The E10 takes all the faff out of preparing the shot. Mine s barely run in but I am starting to find now that the mound is as accurate and fluffy as the talented Mythos used to be. Steer clear of a K10 unless it is dosered.

I had a K10 Pro Barista which I liked, but ultimately it was not a keeper because I like the simplicity of an on demand and am not prepared to fanny around with doser and thwacking etc etc.

Dave and I have a simple rule of thumb. If you have a lever, you need a conical. If you have a pump, a flat burr will do. Now, I am not saying a pump machine should not be used with a conical, but I am sating a conical works better with a lever.


----------



## Mrboots2u (May 10, 2013)

Hmm where does a hybrid grinder fit into this ........


----------



## CamV6 (Feb 7, 2012)

David would it be an accurate assessment that what your are saying is that you get the best out of a conic with a lever machine but you'd still see great results using a conic paired with a pump machine?


----------



## 4085 (Nov 23, 2012)

CamV6 said:


> David would it be an accurate assessment that what your are saying is that you get the best out of a conic with a lever machine but you'd still see great results using a conic paired with a pump machine?


I think that sums it up eloquently!


----------



## The Systemic Kid (Nov 23, 2012)

Don't want to throw a spanner in this conical love fest but doesn't degree of roast play a part?


----------



## CamV6 (Feb 7, 2012)

Yes of course. A conic won't turn bad beans into good or water into wine but that's not the point being made by this thread. However the beans are roasted if you put them through a flat burr and then through a conic you'll get differing results in the cup and I am saying i'm loving the results the conic gives which in my opinion (for indeed that's all it is) are more to my liking to the point of being a revelation with the conic. Ones out way on top for my tastes based on my efforts with lighter medium and darker roasts with my major and then with my k10. I'm not demanding I'm right or writing off flat burr grinders I'm just posting up my experience


----------



## 7493 (May 29, 2014)

I'm currently comparing a Eureka E65 and a Pharos. With the same beans the Pharos has it hands down! Lovely fluffy grinds with no clumping and better in the cup. The Eureka is clumpy and much harder to adjust. However, the Eureka is a LOT less hassle. There is a real gap in the market for an affordable powered conical with little or no retention.


----------



## CamV6 (Feb 7, 2012)

Isn't the Pharos a bit of a PITA inherently? The HG1 I had a go on at the grind off was a doddle really. If I could get one motorised with a high power low RPM I'd definitely go for one


----------



## DoubleShot (Apr 23, 2014)

CamV6 said:


> The HG1 I had a go on at the grind off was a doddle really. If I could get one motorised with a high power low RPM I'd definitely go for one


Future project for Kickstarter?


----------



## CamV6 (Feb 7, 2012)

There's a chap on the Londinium forum who has done it


----------



## jeebsy (May 5, 2013)

TO BE DONE:
A) According to the grinder thread, which grinder has it hands down over the Eureka E65 with the same beans?
B) Write out the grinder thread from "I think that" up to and including "play a part?", swapping "spanner" for "wrench".

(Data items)
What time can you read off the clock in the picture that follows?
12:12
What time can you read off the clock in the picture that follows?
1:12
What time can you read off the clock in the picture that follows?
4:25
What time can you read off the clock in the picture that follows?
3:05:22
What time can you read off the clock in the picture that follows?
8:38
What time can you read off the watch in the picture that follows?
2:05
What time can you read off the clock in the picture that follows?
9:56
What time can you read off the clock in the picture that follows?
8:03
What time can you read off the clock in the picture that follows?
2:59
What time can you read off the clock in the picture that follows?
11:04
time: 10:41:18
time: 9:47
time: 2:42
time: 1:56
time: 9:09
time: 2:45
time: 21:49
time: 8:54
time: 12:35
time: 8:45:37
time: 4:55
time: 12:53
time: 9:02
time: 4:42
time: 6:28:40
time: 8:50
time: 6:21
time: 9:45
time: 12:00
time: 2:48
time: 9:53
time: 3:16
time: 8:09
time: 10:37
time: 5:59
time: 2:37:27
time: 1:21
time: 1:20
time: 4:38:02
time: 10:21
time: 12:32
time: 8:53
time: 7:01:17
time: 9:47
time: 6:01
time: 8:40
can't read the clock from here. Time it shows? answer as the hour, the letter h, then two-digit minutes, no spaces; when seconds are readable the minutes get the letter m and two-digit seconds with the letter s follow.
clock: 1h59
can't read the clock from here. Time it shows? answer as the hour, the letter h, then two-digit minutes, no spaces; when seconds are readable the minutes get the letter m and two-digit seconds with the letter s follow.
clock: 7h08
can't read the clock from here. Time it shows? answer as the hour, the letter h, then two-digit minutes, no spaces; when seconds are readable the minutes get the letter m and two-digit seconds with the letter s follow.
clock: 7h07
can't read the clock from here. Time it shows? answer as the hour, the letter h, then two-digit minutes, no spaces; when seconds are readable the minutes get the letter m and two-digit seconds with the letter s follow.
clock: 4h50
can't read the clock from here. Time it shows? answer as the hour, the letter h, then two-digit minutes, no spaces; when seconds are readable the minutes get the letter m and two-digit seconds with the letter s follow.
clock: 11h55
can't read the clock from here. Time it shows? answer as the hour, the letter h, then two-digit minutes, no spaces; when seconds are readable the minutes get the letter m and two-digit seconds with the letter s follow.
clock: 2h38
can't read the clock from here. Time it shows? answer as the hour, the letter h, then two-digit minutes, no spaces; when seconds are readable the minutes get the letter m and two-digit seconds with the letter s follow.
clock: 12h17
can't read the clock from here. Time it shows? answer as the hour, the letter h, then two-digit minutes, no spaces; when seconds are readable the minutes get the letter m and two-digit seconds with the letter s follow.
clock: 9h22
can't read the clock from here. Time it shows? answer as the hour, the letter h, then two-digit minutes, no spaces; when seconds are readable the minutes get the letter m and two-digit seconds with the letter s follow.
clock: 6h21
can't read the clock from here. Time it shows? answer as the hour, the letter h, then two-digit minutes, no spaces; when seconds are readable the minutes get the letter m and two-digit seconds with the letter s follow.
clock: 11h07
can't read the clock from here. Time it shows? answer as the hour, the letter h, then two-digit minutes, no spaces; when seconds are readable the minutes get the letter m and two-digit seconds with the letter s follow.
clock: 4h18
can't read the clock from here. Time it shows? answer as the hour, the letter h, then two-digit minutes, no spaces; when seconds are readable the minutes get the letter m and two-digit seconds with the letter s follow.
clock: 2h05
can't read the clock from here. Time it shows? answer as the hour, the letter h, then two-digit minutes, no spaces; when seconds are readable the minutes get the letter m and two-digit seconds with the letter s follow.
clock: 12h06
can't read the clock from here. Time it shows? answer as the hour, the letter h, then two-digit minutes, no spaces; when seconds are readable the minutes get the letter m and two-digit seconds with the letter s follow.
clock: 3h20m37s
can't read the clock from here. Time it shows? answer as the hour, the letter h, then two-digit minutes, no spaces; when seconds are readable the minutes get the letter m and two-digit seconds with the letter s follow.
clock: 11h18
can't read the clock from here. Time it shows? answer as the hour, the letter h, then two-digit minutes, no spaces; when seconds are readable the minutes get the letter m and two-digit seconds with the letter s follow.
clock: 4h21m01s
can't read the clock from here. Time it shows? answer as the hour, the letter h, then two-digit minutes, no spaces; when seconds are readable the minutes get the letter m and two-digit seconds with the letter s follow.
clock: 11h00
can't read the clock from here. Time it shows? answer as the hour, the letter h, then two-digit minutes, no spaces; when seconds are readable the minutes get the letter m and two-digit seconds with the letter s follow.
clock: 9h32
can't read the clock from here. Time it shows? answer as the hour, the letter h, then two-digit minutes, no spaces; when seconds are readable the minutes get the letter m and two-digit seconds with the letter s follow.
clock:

IN RESPONSE:
A) The Pharos.

B)
I think that sums it up eloquently!


----------



## The Systemic Kid (Nov 23, 2012)

Don't want to throw a wrench in this conical love fest but doesn't degree of roast play a part?